╔══

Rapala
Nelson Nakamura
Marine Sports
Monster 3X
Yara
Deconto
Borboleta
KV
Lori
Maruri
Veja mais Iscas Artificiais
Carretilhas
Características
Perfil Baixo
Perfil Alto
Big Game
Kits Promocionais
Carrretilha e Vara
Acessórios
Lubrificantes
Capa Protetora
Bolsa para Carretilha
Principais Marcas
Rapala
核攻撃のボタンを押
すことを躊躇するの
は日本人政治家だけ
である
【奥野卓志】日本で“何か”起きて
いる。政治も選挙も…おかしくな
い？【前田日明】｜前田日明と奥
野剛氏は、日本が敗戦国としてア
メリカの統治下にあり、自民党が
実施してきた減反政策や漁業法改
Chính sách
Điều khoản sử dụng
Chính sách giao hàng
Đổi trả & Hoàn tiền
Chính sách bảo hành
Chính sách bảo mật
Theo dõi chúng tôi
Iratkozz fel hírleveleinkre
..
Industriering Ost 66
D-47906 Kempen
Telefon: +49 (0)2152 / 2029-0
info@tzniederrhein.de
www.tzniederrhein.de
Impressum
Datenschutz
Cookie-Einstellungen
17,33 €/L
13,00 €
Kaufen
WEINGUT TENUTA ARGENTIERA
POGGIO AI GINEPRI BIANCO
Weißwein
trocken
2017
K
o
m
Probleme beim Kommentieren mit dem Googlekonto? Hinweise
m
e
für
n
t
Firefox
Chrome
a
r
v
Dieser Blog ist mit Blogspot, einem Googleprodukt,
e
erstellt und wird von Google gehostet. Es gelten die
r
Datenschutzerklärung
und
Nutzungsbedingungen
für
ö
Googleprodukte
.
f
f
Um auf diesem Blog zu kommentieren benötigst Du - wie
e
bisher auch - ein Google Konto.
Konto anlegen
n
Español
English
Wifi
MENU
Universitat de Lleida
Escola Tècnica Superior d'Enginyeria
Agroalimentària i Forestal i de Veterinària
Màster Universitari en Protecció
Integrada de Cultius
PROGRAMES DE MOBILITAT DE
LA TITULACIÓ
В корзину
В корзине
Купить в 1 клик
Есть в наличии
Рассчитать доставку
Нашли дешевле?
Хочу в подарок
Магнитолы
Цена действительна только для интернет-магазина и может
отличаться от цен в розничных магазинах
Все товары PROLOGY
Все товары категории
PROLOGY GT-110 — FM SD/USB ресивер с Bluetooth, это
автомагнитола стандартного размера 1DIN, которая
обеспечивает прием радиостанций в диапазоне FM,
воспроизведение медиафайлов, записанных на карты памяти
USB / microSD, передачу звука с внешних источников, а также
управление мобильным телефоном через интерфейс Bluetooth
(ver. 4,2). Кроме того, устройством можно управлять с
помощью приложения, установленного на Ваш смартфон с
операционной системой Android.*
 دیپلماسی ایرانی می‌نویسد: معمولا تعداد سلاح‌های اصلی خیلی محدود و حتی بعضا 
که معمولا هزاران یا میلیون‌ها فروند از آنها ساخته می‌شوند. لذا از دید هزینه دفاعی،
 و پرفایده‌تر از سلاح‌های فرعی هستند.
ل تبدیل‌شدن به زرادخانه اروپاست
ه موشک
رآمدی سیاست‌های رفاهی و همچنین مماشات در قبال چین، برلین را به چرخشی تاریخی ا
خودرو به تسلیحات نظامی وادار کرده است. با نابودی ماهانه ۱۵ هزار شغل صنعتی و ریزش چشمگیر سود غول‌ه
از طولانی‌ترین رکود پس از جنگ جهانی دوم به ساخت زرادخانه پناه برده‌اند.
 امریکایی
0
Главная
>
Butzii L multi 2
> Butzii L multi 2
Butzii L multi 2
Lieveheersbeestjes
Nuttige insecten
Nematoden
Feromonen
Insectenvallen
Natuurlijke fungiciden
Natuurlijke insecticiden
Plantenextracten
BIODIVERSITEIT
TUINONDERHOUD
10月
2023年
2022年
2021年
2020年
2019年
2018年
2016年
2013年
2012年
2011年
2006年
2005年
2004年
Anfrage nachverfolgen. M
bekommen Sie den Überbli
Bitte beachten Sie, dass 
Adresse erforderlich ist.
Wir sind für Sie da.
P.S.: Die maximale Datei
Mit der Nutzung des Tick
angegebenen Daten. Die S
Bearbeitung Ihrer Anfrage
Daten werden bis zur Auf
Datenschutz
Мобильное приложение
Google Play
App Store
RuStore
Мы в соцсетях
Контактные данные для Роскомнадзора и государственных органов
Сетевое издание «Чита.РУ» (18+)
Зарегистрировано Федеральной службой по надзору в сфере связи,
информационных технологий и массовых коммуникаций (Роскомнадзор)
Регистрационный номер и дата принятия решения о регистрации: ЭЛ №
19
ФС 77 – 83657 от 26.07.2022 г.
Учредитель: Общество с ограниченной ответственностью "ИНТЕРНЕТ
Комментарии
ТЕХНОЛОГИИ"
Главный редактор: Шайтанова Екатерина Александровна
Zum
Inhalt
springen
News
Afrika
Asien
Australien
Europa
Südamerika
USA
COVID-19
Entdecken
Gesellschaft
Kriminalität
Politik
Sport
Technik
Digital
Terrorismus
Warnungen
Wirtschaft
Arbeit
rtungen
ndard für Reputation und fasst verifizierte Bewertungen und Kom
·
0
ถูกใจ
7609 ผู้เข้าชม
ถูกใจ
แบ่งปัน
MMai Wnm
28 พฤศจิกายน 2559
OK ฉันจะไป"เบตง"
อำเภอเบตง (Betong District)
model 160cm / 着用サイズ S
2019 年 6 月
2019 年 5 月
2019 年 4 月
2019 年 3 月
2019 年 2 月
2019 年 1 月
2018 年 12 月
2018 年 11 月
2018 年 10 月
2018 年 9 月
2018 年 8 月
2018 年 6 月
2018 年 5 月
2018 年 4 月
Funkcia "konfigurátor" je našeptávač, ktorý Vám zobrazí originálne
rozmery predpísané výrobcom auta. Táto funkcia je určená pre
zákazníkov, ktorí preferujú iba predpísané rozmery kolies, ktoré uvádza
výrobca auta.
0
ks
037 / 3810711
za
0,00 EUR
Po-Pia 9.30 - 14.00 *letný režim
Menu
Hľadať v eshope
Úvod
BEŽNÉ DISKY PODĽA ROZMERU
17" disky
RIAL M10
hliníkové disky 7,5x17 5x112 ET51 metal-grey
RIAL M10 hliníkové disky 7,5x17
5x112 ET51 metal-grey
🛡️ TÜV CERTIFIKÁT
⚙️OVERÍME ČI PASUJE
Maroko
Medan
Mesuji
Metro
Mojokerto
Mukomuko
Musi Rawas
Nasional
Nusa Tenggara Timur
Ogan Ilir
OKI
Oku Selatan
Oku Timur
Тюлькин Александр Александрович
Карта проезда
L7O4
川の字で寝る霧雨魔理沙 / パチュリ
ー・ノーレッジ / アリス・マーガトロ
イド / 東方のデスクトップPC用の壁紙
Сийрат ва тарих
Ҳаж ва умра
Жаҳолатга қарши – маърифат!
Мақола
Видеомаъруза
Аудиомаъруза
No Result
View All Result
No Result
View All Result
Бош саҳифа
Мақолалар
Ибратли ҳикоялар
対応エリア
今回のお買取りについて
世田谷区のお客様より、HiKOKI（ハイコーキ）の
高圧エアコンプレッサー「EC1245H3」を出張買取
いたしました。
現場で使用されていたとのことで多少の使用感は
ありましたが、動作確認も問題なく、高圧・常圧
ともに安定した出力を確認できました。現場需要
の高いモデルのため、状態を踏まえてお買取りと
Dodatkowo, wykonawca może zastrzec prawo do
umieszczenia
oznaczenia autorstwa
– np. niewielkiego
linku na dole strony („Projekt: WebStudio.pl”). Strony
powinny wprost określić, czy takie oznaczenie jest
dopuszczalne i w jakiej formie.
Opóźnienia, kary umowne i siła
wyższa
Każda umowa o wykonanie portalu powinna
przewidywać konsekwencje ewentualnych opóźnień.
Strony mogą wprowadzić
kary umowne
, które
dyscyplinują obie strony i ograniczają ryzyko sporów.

╚══

» Task instructions
If a line in the entries above contains "tzniederrhein", report it.

» Reply to the exercise
info@tzniederrhein.de
www.tzniederrhein.de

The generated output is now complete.